• raven •
Part of Speech: Verb, transitive
Meaning: 1. To eat greedily, i.e. ravenously. 2. To rob and plunder, pillage, confiscate, take by force.
Notes: I recall growing up assuming that ravens were pigs in their eating habits, since ravenous seemed to be an adjective meaning "like a raven". For years this was how I differentiated ravens from crows: I assumed the latter ate more slowly since they had to dodge cars as they ate. All untrue. Ravenous comes from a verb that is wholly unrelated to black birds; it is even pronounced differently. Both ravenousness and ravenage serve as qualitative nouns for this adjective, meaning "voracity, rapacity". Older, distantly related nouns ravin and rapine have more or less the same meaning.
In Play: Today's Good Word is a particularly good one to introduce around the house: "OK, kids, no need to raven your food; we have plenty of time before the soccer game." It will rid the family vocabulary of that turkey of a word, gobble. This word applies equally to larger ravenous bodies, as in, "The invading forces ravened the countryside for all the Coca-Cola they could find."

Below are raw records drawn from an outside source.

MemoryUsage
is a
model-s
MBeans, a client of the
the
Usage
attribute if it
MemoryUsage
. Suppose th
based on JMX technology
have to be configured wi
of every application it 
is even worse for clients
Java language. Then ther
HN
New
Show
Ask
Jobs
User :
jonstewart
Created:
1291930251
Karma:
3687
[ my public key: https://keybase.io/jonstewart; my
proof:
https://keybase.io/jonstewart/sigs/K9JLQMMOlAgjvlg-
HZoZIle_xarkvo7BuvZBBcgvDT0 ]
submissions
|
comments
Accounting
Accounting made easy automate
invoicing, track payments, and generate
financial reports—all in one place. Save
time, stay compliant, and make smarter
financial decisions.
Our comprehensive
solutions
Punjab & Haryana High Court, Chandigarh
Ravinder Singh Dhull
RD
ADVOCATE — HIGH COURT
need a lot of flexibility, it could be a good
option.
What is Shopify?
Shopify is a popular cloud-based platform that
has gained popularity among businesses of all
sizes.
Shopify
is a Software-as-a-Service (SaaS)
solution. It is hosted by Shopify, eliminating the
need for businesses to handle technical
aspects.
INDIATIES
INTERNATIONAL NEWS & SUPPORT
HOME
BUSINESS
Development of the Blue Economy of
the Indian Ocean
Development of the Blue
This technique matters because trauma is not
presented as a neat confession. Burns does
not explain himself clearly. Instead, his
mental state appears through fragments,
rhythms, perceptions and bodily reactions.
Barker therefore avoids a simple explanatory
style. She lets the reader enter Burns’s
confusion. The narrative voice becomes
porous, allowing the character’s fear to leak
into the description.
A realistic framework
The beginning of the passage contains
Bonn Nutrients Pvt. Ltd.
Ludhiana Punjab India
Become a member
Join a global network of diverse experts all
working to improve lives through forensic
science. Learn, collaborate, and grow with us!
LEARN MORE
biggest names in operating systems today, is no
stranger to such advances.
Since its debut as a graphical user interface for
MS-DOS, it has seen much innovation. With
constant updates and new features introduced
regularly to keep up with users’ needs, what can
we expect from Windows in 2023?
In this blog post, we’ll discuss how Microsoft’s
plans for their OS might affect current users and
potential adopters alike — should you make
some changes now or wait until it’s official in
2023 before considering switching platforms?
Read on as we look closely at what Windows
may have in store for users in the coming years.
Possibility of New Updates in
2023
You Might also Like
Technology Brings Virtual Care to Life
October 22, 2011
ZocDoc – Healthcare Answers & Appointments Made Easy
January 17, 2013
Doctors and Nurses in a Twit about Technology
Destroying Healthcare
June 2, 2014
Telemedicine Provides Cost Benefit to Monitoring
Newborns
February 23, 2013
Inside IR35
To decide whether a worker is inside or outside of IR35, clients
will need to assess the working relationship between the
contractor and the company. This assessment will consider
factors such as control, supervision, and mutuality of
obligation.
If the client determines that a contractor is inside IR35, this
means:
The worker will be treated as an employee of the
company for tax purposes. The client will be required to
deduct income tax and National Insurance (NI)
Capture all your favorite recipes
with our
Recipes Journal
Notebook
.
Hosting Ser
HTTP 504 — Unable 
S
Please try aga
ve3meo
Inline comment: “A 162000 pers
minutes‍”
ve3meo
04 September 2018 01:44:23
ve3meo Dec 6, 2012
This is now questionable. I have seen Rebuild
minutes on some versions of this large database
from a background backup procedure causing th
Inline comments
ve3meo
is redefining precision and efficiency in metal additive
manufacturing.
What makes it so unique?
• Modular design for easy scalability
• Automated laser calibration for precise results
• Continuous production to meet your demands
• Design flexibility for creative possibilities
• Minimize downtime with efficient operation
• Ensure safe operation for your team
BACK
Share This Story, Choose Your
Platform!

Word History: Today's Good Word descended to us from Middle English ravin and raven "rapine, plunder, prey". Both these forms originated in Latin rapina, from rapere "to seize". Surreptitious "stealthy" came from the same root in Latin, surreptitius, from the past participle of surrepere "to take away secretly", based on sub "below, secretly" + rapere. Other English words that owe their existence to this root include ravishing and rapid. The former originally meant "seizing forcibly" while the latter came to us via French from Latin rapidus "seizing or tearing away quickly".